One of the best ways to enrich your experience at Sunday Mass is to pray the Mass Readings personally and to meditate on a Gospel reflection.
A great way of doing this is using the technique of Lectio Divina, a powerful method which we explain here. The following is the Sunday Gospel reading with a reflection that is especially aimed at youth.
This week, Fr. Piccolo reflects on Matthew 20:1-16, the Gospel reading for the 25th Sunday in Ordinary Time.
We hope that it helps you in your personal prayer and that it serves as a resource that you can share with your apostolate.
Gospel of the 25th Sunday in Ordinary Time (Mt. 20:1-16)
Jesus told his disciples this parable: “The kingdom of heaven is like a landowner who went out at dawn to hire laborers for his vineyard. After agreeing with them for the usual daily wage, he sent them into his vineyard. Going out about nine o’clock, the landowner saw others standing idle in the marketplace, and he said to them, ‘You too go into my vineyard, and I will give you what is just.’ So they went off. And he went out again around noon, and around three o’clock, and did likewise. Going out about five o’clock, the landowner found others standing around, and said to them, ‘Why do you stand here idle all day?’ They answered, ‘Because no one has hired us.’ He said to them, ‘You too go into my vineyard.’
When it was evening the owner of the vineyard said to his foreman, ‘Summon the laborers and give them their pay, beginning with the last and ending with the first.’ When those who had started about five o’clock came, each received the usual daily wage. So when the first came, they thought that they would receive more, but each of them also got the usual wage. And on receiving it they grumbled against the landowner, saying, ‘These last ones worked only one hour, and you have made them equal to us, who bore the day’s burden and the heat.’
He said to one of them in reply, ‘My friend, I am not cheating you. Did you not agree with me for the usual daily wage? Take what is yours and go. What if I wish to give this last one the same as you? Or am I not free to do as I wish with my own money? Are you envious because I am generous?’ Thus, the last will be first, and the first will be last.”
The Gospel of the Lord.
“There’s nothing so unjust as dividing equal shares among unequal parties.” ~ Lorenzo Milani, Letter to a Teacher
Among the things I read as a maladjusted adolescent, I remember a book by an American Jesuit, Thomas Green, with a disquieting title: Darkness in the Marketplace. It was part of a short series about discernment. The book focused on the experience of desolation when you realize that life is passing you by and you haven’t been able to find any meaning in it. At the end of the day, darkness begins to fall over the marketplace where you had put your life up for sale and hoped that someone would recognize your worth, where you had hoped to be valued. It’s almost night. And your life feels like a waste.
This is the image that Jesus uses in this parable. The marketplace is the symbol of the life in which we try to sell ourselves to others. We show off our strength, our beauty, our abilities and we hope that someone will take notice. The image of the marketplace provokes great realism because the market, like life, is the same place where we could sell ourselves out or trick others into buying our fake merchandise.
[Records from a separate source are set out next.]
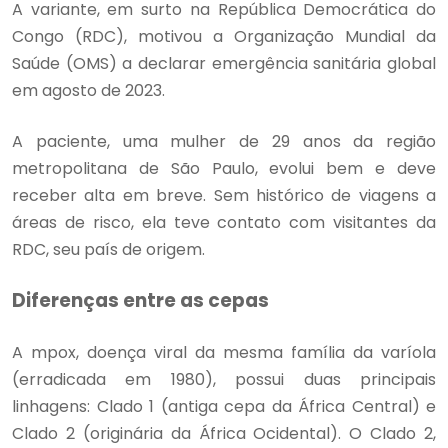
A variante, em surto na República Democrática do
Congo (RDC), motivou a Organização Mundial da
Saúde (OMS) a declarar emergência sanitária global
em agosto de 2023.
A paciente, uma mulher de 29 anos da região
metropolitana de São Paulo, evolui bem e deve
receber alta em breve. Sem histórico de viagens a
áreas de risco, ela teve contato com visitantes da
RDC, seu país de origem.
Diferenças entre as cepas
A mpox, doença viral da mesma família da varíola
(erradicada em 1980), possui duas principais
linhagens: Clado 1 (antiga cepa da África Central) e
Clado 2 (originária da África Ocidental). O Clado 2,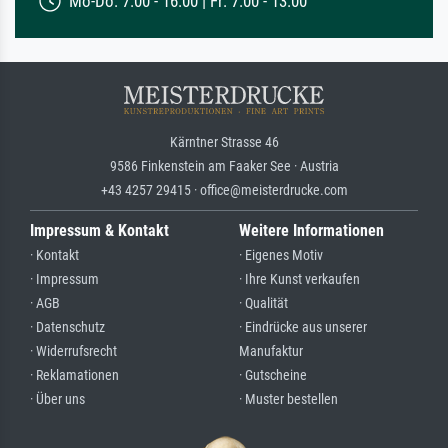
Mo-Do: 7:00 - 16:00 | Fr: 7:00 - 13:00
Kärntner Strasse 46
9586 Finkenstein am Faaker See · Austria
+43 4257 29415 · office@meisterdrucke.com
Impressum & Kontakt
Weitere Informationen
· Kontakt
· Eigenes Motiv
· Impressum
· Ihre Kunst verkaufen
· AGB
· Qualität
· Datenschutz
· Eindrücke aus unserer
· Widerrufsrecht
Manufaktur
· Reklamationen
· Gutscheine
· Über uns
· Muster bestellen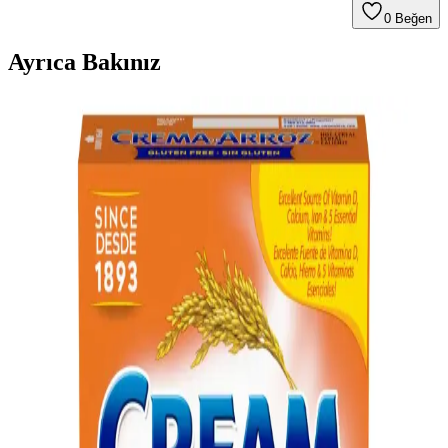
0
Beğen
Ayrıca Bakınız
Magic Meat Tarifi: Mantar Çorbası ve Köfte ile
Geleneksel Amerikan Aile Yemeği
Magic Meat, mantar çorbası, köfte ve pirinçten oluşan, Amerika'nın
orta batı ve kuzeydoğusunda popüler olan geleneksel bir aile
yemeğidir. Ekonomik ve kolay hazırlanabilir yapısıyla konfor sunar.
Pirinç ve Fasulye: Ekonomik, Besleyici ve Çok
Yönlü Yemek Hazırlama Yöntemleri
Pirinç ve fasulye, yüksek protein ve lif içeriğiyle ekonomik ve
besleyici bir yemek sunar. Farklı kültürlerde çeşitlendirilerek pratik
ve doyurucu öğünler hazırlanabilir.
Limon Biberli Tereyağlı Balık ve Köri Soslu Pirinç
Tarifinin Detaylı Hazırlık Rehberi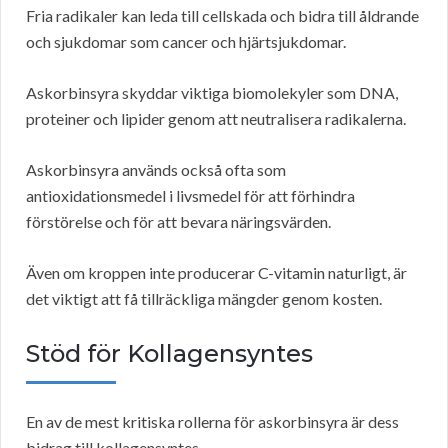
Fria radikaler kan leda till cellskada och bidra till åldrande
och sjukdomar som cancer och hjärtsjukdomar.
Askorbinsyra skyddar viktiga biomolekyler som DNA,
proteiner och lipider genom att neutralisera radikalerna.
Askorbinsyra används också ofta som
antioxidationsmedel i livsmedel för att förhindra
förstörelse och för att bevara näringsvärden.
Även om kroppen inte producerar C-vitamin naturligt, är
det viktigt att få tillräckliga mängder genom kosten.
Stöd för Kollagensyntes
En av de mest kritiska rollerna för askorbinsyra är dess
bidrag till kollagensyntes.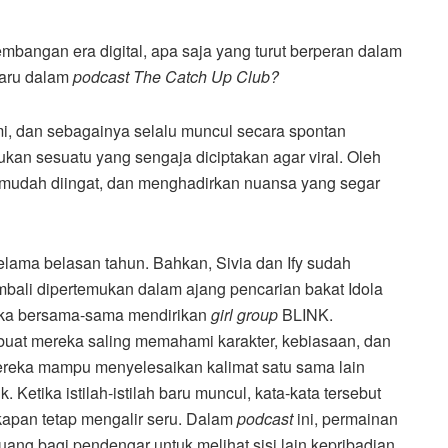
embangan era digital, apa saja yang turut berperan dalam
baru dalam
podcast The Catch Up Club?
kemi, dan sebagainya selalu muncul secara spontan
kan sesuatu yang sengaja diciptakan agar viral. Oleh
lir, mudah diingat, dan menghadirkan nuansa yang segar
selama belasan tahun. Bahkan, Sivia dan Ify sudah
bali dipertemukan dalam ajang pencarian bakat Idola
ereka bersama-sama mendirikan
girl group
BLINK.
uat mereka saling memahami karakter, kebiasaan, dan
mereka mampu menyelesaikan kalimat satu sama lain
Ketika istilah-istilah baru muncul, kata-kata tersebut
apan tetap mengalir seru. Dalam
podcast
ini, permainan
ng bagi pendengar untuk melihat sisi lain kepribadian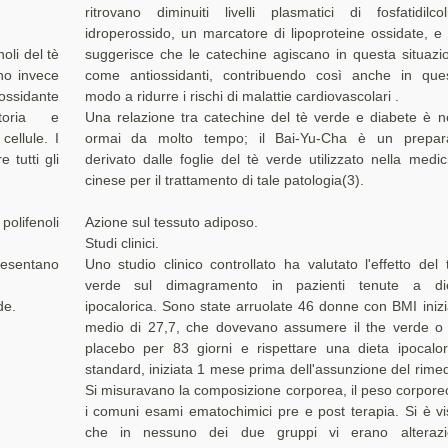
ritrovano diminuiti livelli plasmatici di fosfatidilcol
idroperossido, un marcatore di lipoproteine ossidate, e 
noli del tè
suggerisce che le catechine agiscano in questa situazi
no invece
come antiossidanti, contribuendo così anche in que
ssidante
modo a ridurre i rischi di malattie cardiovascolari .
matoria e
Una relazione tra catechine del tè verde e diabete è n
cellule. I
ormai da molto tempo; il Bai-Yu-Cha è un prepar
 tutti gli
derivato dalle foglie del tè verde utilizzato nella medic
cinese per il trattamento di tale patologia(3).
olifenoli
Azione sul tessuto adiposo.
Studi clinici.
resentano
Uno studio clinico controllato ha valutato l'effetto del 
verde sul dimagramento in pazienti tenute a di
de.
ipocalorica. Sono state arruolate 46 donne con BMI inizi
medio di 27,7, che dovevano assumere il the verde o
placebo per 83 giorni e rispettare una dieta ipocalor
standard, iniziata 1 mese prima dell'assunzione del rimed
Si misuravano la composizione corporea, il peso corpore
i comuni esami ematochimici pre e post terapia. Si è vi
che in nessuno dei due gruppi vi erano alterazi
The marketplace, like life, sometimes becomes the place where you can get a bargain or make a great deal. But many times things don’t work out. And even when it’s our turn to buy, we may come to ask ourselves if it was really all worth it.
If this is our life, trapped in the fervent quest for some kind of meaning, Jesus shows us the face of God. There is a tireless landowner that sets out at dawn to find laborers to send out into the vineyards of life, a landowner who longs in his heart for his laborers to find a reason to live, a landowner whose only desire is to fulfill the hopes of all men and women throughout history.
He is a landowner who is always going out looking for laborers and is never satisfied. Promptly, every three hours, he looks out into the marketplace: at dawn, then at nine, then at noon, and then again at three. At this point in the day, the work is almost done. Why go out again? The workday ends at six and yet the landowner, this time, does not wait the three hours and he goes out at five. There’s only an hour left to profit from. It is never too late to find meaning in life for God. It doesn’t matter how long it is; what matters is that you find the duty that has always been waiting for you and that, by taking it up, you give meaning to your existence.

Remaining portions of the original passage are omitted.